In its opening marketing material Fulham FC described it as: A new riverside destination in South-West London full of amazing places to eat and drink, plus a year-round cultural programme of events for all the family, from comedy gigs and toddler discos, to yoga and riverside chess.
The idea represents a shift in thinking.
“You're not building a stadium anymore with some ancillary experiences, that is completely the wrong way to look at it. You are placemaking a new environment, of which the football stadium, or sports stadium, or entertainment is commercially a big part, but experientially the smaller part,” said Sutton.
The cost of the wider development has been pegged at around £100 million, a very significant investment for the football club and while revenue targets have not been disclosed, the scale of the offering suggests the club is betting that hospitality, wellness, events and membership will become increasingly important revenue streams.
As if to illustrate the point, Sutton pointed out: "There is only one permanent logo of the football club in this building."
Indeed, the hotelisation of real estate is something we’ve neem tracking across all asset classes with stadiums clearly being another heavily influenced with what hospitality can offer.

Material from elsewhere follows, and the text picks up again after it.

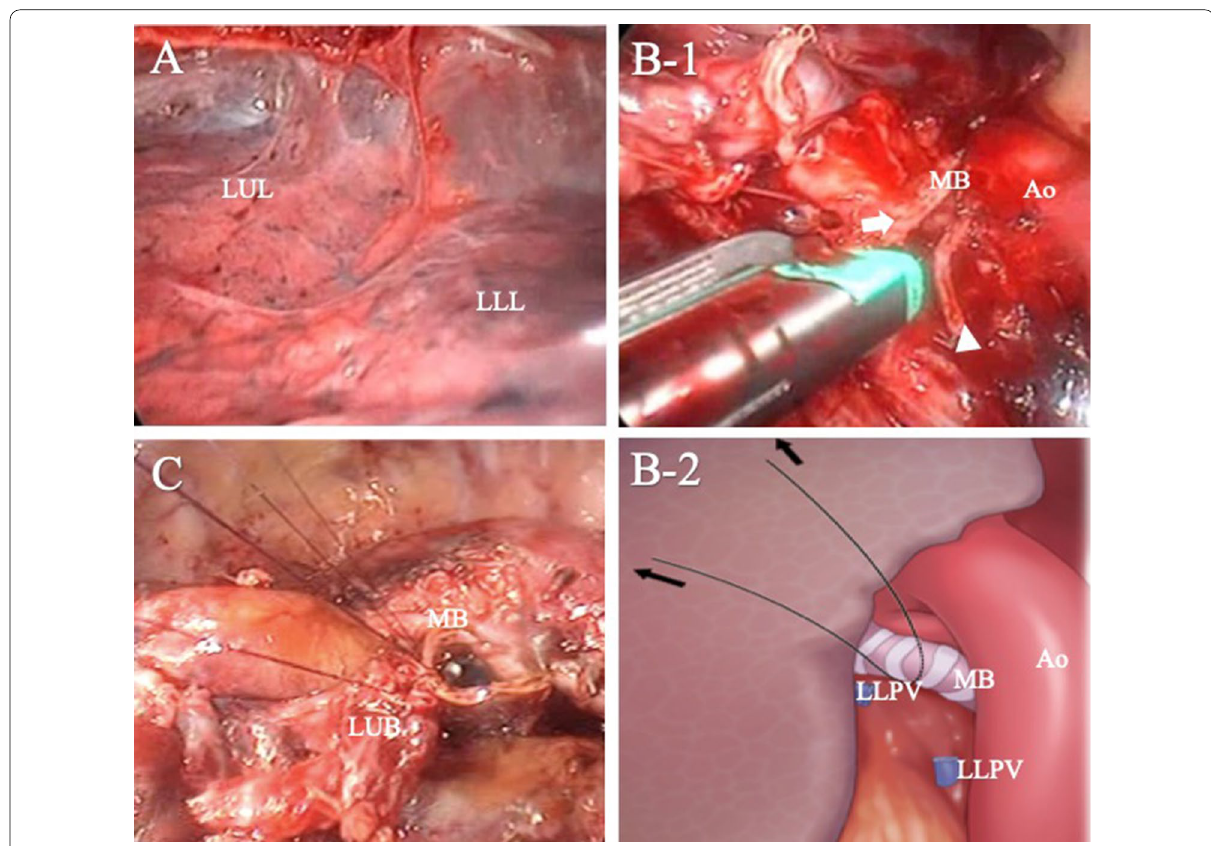
Fig. 2 The intraoperative views. a A fused fissure was present between the upper lobe and the left lower lobe. b-1 The main bronchus was mistaken for the left lower lobe bronchus and erroneously transected. Proximal stump (arrowhead), distal stump (arrow). b-2 The schema of b-1 . c Sleeve bronchoplasty was performed with the anastomosis of the left main bronchus and the left upper lobe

Restaurants and hotels (as well as retail) help extend the cash generating timeframe of the stadium beyond the match day as well as extending dwell time on any given event day. It’s similar to what has happened at some of the best airports in the world, which have morphed from transport hubs to shopping and even wellness destinations.
Learning from the US
It is always worth looking across the Atlantic to what US sports teams are doing. For every Fenway Park, rooted in the history of Boston there are plenty of suburban developments that are surrounded by thousands of car parking spaces that can feel as alienating to outsiders as any in Europe.
However there are more modern examples that are trying to change things. The Dallas Cowboys’ 90-acre training centre in Frisco, 30 miles north of Dallas. It cost around $1.5 billion to develop and features two outdoor practice fields, a 12,000-seat indoor stadium, a sports therapy centre, as well as hotels, and retail spaces.
“[The Dallas Cowboys] were trying to sweat every single part of their commercial assets,” said Vicky Jaycock, VP of global sales at Legends Global.
Elsewhere, European clubs are learning how to improve their retail operations and make them more experiential.
“It's no surprise that the US are seen as pioneers of big retail and sports retail, in particular. You only need to see the flagship stores on Oxford Street from the major athletic brands, very little are they actually offering the product to buy, but complete immersive experiences,” Jaycock added.